Sachte den Druck rausnehmen, den man sich selbst macht.

23. November 2016

img_4604Wir stecken genau mitten drin. Zwischen den letzten grauen Novembertagen und der nahenden glitzernden Adventszeit. Meine Freundin Annegret Zander hätte es in ihrem aktuellen Blogbeitrag nicht besser formulieren können. „Zwischen Ewigkeit und Advent“ heißt der erste Teil der Überschrift ihres sehr lesenswerten Artikels im Blog für die zweite Lebenshälfte.

Ich glaube, so wie in vielen Geschäften der Umsatz in den kommenden Adventswochen hochschnellt so steigt auch der innere Druck, den man sich macht. In den Läden strahlt die perfekte Dekoration, wir lesen über die pfiffigsten Plätzchen und die perfekten Weihnachtsgeschenke.

Sie erinnern sich: In meinem Buch „Finde Dein Lebenstempo“ habe ich den Antreiber „Sei perfekt“ vorgestellt. Unbewusst glaubt man, man sei erst okay, wenn man die Dinge perfekt macht. Man setzt sich unbewusst unter Druck und will die Dinge ganz besonders gut machen.

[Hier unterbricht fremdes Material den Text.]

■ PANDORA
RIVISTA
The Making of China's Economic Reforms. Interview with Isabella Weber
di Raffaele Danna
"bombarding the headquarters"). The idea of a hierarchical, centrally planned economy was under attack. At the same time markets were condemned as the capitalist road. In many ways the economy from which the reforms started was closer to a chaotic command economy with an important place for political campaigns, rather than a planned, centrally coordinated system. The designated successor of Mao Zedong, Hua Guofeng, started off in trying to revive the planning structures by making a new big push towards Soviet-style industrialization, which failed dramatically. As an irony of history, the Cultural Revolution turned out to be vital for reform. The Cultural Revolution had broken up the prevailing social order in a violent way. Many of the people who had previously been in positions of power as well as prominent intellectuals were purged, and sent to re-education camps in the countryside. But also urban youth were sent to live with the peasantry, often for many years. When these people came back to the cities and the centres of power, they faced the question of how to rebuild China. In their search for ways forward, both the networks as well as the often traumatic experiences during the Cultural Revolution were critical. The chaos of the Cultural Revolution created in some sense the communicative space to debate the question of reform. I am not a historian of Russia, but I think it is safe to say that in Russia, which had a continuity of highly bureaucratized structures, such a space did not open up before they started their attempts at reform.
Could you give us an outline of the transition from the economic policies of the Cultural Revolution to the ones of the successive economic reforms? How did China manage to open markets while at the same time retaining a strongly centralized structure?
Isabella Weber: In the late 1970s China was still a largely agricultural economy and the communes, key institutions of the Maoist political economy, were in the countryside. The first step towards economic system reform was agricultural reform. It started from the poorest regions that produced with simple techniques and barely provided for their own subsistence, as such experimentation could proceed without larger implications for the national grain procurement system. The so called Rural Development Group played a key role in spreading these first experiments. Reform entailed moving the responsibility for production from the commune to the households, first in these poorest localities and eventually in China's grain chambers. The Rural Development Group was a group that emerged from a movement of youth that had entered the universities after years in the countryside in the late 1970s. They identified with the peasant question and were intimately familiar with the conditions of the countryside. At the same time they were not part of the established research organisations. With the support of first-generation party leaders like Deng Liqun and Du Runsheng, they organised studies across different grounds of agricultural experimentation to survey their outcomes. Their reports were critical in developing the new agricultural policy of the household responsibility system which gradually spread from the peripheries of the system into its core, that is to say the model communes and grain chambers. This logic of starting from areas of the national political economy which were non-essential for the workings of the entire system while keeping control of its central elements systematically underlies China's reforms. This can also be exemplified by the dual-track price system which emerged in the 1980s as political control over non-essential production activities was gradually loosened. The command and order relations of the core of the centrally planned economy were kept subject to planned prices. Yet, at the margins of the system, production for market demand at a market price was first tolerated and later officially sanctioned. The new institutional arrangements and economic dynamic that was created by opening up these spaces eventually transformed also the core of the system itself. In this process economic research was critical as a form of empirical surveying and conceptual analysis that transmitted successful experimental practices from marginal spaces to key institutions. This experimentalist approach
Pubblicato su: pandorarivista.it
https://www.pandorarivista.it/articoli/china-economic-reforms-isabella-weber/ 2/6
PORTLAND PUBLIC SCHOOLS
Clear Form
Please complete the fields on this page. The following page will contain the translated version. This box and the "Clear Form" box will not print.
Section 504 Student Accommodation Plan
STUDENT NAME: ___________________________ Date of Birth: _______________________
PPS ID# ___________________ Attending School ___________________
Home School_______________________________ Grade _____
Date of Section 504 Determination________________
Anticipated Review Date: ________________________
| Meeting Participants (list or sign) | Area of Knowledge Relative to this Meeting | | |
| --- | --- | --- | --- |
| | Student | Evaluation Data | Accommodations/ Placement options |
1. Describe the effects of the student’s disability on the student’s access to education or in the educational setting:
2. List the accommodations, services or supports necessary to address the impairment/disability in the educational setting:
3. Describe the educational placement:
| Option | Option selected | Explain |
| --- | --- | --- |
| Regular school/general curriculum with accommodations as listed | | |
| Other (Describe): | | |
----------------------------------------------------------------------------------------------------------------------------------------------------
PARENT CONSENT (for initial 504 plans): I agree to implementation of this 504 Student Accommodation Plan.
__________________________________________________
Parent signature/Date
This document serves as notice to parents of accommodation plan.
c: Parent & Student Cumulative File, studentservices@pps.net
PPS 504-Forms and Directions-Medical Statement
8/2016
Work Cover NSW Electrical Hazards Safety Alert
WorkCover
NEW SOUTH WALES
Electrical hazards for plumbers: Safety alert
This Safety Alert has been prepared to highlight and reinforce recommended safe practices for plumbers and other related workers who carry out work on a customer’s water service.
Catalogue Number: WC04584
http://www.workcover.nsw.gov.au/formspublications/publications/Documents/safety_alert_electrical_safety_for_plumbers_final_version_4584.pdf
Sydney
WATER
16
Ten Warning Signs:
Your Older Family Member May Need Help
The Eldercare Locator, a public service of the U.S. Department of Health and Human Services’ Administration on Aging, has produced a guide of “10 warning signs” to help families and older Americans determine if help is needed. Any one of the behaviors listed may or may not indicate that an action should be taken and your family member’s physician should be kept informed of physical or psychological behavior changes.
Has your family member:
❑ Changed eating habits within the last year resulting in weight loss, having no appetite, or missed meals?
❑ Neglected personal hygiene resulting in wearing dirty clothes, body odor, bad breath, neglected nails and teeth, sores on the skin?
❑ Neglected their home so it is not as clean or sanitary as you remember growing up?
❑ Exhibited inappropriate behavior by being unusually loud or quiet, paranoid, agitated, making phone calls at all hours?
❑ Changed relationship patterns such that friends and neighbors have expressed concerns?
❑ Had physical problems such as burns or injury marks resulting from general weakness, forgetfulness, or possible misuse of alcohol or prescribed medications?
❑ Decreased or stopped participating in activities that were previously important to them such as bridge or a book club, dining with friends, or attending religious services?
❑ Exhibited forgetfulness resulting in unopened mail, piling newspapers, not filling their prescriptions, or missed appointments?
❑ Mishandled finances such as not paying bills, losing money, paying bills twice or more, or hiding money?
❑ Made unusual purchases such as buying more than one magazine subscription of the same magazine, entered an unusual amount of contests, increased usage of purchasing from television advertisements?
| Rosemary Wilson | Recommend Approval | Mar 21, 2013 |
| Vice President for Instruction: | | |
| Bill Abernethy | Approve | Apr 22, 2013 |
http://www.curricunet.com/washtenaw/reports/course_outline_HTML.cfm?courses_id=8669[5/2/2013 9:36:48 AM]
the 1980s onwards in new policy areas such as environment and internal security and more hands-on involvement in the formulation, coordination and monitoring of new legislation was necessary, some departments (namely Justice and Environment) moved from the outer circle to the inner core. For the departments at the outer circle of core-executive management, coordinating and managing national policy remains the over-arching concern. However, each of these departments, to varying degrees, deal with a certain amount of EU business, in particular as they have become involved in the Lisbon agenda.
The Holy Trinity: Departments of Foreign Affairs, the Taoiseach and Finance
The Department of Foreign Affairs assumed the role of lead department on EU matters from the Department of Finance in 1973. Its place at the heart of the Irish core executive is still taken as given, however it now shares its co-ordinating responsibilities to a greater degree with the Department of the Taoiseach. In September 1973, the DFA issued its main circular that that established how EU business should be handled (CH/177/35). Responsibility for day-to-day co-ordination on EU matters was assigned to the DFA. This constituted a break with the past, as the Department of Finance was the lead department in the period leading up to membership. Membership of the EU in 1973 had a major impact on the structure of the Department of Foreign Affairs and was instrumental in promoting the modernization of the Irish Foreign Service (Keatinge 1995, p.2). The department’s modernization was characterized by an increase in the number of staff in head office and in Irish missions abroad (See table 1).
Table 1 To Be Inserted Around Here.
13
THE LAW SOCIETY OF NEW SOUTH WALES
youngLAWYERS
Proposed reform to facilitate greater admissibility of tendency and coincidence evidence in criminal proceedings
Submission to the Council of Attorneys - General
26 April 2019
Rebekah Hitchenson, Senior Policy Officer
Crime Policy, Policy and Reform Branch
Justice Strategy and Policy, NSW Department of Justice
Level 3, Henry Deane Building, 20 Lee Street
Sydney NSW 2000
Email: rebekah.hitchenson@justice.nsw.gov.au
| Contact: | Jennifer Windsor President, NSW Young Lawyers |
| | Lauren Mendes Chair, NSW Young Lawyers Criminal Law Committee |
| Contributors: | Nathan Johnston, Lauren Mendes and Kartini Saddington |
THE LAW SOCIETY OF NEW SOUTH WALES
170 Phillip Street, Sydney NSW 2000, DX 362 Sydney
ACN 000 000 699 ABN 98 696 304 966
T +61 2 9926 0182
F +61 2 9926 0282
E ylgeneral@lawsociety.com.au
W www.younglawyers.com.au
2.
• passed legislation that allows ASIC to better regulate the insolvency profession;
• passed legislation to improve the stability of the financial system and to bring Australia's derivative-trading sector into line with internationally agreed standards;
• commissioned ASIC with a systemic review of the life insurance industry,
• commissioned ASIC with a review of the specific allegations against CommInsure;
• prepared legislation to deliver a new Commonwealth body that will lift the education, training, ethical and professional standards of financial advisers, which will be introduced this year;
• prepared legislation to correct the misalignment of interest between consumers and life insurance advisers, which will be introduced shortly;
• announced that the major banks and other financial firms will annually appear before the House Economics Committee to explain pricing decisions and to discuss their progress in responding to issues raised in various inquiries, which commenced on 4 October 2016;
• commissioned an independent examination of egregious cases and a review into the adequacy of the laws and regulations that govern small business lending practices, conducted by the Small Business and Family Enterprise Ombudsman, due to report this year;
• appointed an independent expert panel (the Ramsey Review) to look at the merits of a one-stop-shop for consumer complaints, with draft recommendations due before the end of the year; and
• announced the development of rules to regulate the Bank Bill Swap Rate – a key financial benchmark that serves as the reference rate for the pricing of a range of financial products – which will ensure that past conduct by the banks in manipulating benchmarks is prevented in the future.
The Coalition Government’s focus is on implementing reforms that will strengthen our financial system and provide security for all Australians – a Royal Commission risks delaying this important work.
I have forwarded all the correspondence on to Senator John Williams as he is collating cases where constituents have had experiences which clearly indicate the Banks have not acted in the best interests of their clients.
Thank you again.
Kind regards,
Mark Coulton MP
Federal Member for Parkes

Wenn Sie zu denen gehören, die sich im Advent ordentlich unter Druck setzen, spüren Sie das vielleicht körperlich oder auch seelisch. Kopf-, Magen- oder Rückenschmerzen signalisieren: „Hallo, pass auf!“. Wissen Sie längst, gell? Und dennoch. Fakt ist ja, dass es viel zu tun gibt: Wir als Selbständige haben besonders viel zu tun. Deshalb: die kleinen Pausen während des Tages müssen sein!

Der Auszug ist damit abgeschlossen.